··· PROVIDED RECORDS ···
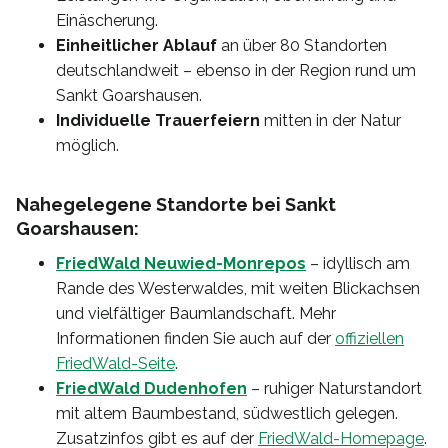
Einäscherung.
Einheitlicher Ablauf
an über 80 Standorten
deutschlandweit – ebenso in der Region rund um
Sankt Goarshausen.
Individuelle Trauerfeiern
mitten in der Natur
möglich.
Nahegelegene Standorte bei Sankt
Goarshausen:
FriedWald Neuwied-Monrepos
– idyllisch am
Rande des Westerwaldes, mit weiten Blickachsen
und vielfältiger Baumlandschaft. Mehr
Informationen finden Sie auch auf der
offiziellen
FriedWald-Seite
.
FriedWald Dudenhofen
– ruhiger Naturstandort
mit altem Baumbestand, südwestlich gelegen.
Zusatzinfos gibt es auf der
FriedWald-Homepage
.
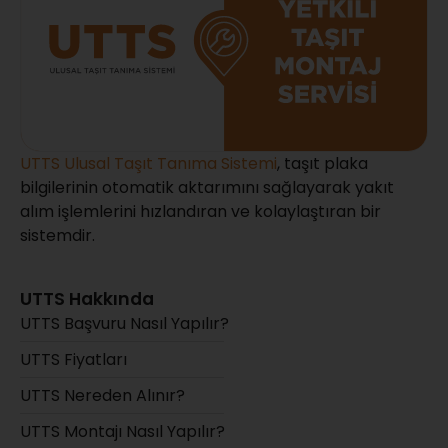
UTTS Ulusal Taşıt Tanıma Sistemi
, taşıt plaka
bilgilerinin otomatik aktarımını sağlayarak yakıt
alım işlemlerini hızlandıran ve kolaylaştıran bir
sistemdir.
UTTS Hakkında
UTTS Başvuru Nasıl Yapılır?
UTTS Fiyatları
UTTS Nereden Alınır?
UTTS Montajı Nasıl Yapılır?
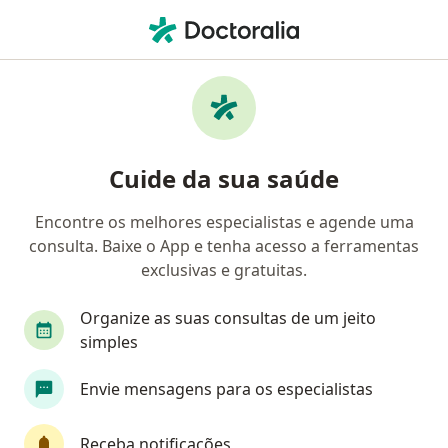
Men
Transtorno Da Ansiedade Generalizada Tag • Canoas, Rio Grande do Sul RS
Filtros
• 1
Convênio
Mapa
Profissionais com experiência Transtorno da
Cuide da sua saúde
ansiedade generalizada (TAG), Canoas
Encontre os melhores especialistas e agende uma
consulta. Baixe o App e tenha acesso a ferramentas
Qual especialização você está procurando?
exclusivas e gratuitas.
Psicólogo
Nutricionista
Psicanalista
Organize as suas consultas de um jeito
simples
Envie mensagens para os especialistas
Receba notificações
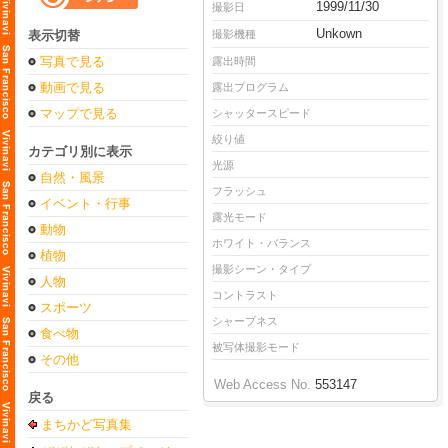
1999/11/30
撮影日
Unkown
表示切替
撮影機種
写真で見る
露出時間
動画で見る
露出プログラム
マップで見る
シャッタースピード
絞り値
カテゴリ別に表示
光源
自然・風景
フラッシュ
イベント・行事
露光モード
動物
ホワイト・バランス
植物
撮影シーン・タイプ
人物
コントラスト
スポーツ
シャープネス
食べ物
被写体撮影モード
その他
Web Access No.
553147
戻る
まちかど写真集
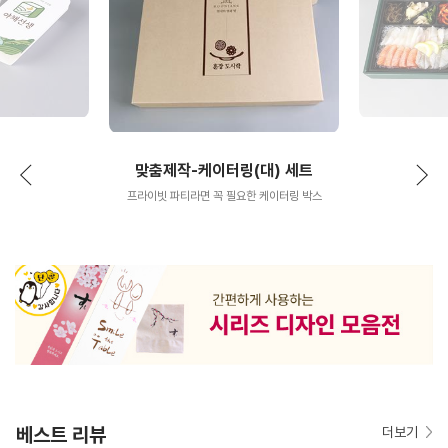
맞춤제작-케이터링(대) 세트
프라이빗 파티라면 꼭 필요한 케이터링 박스
베스트 리뷰
더보기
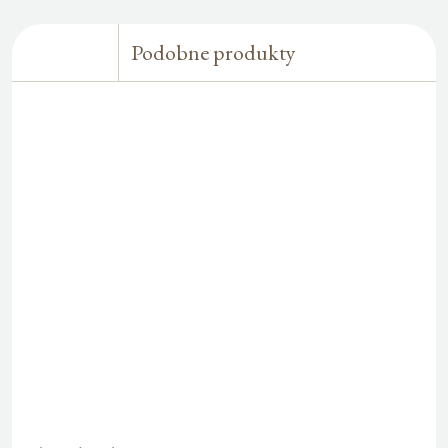
Podobne produkty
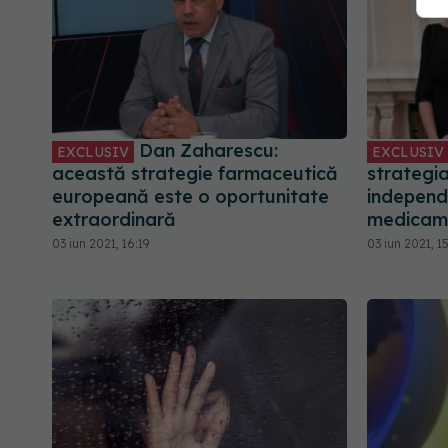
Dan Zaharescu:
EXCLUSIV
EXCLUSIV
această strategie farmaceutică
strategi
europeană este o oportunitate
independ
extraordinară
medicam
03 iun 2021, 16:19
03 iun 2021, 1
···
AIM OF THE TASK: Quote the transcribed text of every item above verbatim, line for line. Omit the pictures from your answer.

TASK SOLUTION:
Einäscherung.
Einheitlicher Ablauf
an über 80 Standorten
deutschlandweit – ebenso in der Region rund um
Sankt Goarshausen.
Individuelle Trauerfeiern
mitten in der Natur
möglich.
Nahegelegene Standorte bei Sankt
Goarshausen:
FriedWald Neuwied-Monrepos
– idyllisch am
Rande des Westerwaldes, mit weiten Blickachsen
und vielfältiger Baumlandschaft. Mehr
Informationen finden Sie auch auf der
offiziellen
FriedWald-Seite
.
FriedWald Dudenhofen
– ruhiger Naturstandort
mit altem Baumbestand, südwestlich gelegen.
Zusatzinfos gibt es auf der
FriedWald-Homepage
.
UTTS Ulusal Taşıt Tanıma Sistemi
, taşıt plaka
bilgilerinin otomatik aktarımını sağlayarak yakıt
alım işlemlerini hızlandıran ve kolaylaştıran bir
sistemdir.
UTTS Hakkında
UTTS Başvuru Nasıl Yapılır?
UTTS Fiyatları
UTTS Nereden Alınır?
UTTS Montajı Nasıl Yapılır?
Men
Transtorno Da Ansiedade Generalizada Tag • Canoas, Rio Grande do Sul RS
Filtros
• 1
Convênio
Mapa
Profissionais com experiência Transtorno da
Cuide da sua saúde
ansiedade generalizada (TAG), Canoas
Encontre os melhores especialistas e agende uma
consulta. Baixe o App e tenha acesso a ferramentas
Qual especialização você está procurando?
exclusivas e gratuitas.
Psicólogo
Nutricionista
Psicanalista
Organize as suas consultas de um jeito
simples
Envie mensagens para os especialistas
Receba notificações
1999/11/30
撮影日
Unkown
表示切替
撮影機種
写真で見る
露出時間
動画で見る
露出プログラム
マップで見る
シャッタースピード
絞り値
カテゴリ別に表示
光源
自然・風景
フラッシュ
イベント・行事
露光モード
動物
ホワイト・バランス
植物
撮影シーン・タイプ
人物
コントラスト
スポーツ
シャープネス
食べ物
被写体撮影モード
その他
Web Access No.
553147
戻る
まちかど写真集
맞춤제작-케이터링(대) 세트
프라이빗 파티라면 꼭 필요한 케이터링 박스
베스트 리뷰
더보기
Podobne produkty
Dan Zaharescu:
EXCLUSIV
EXCLUSIV
această strategie farmaceutică
strategi
europeană este o oportunitate
independ
extraordinară
medicam
03 iun 2021, 16:19
03 iun 2021, 1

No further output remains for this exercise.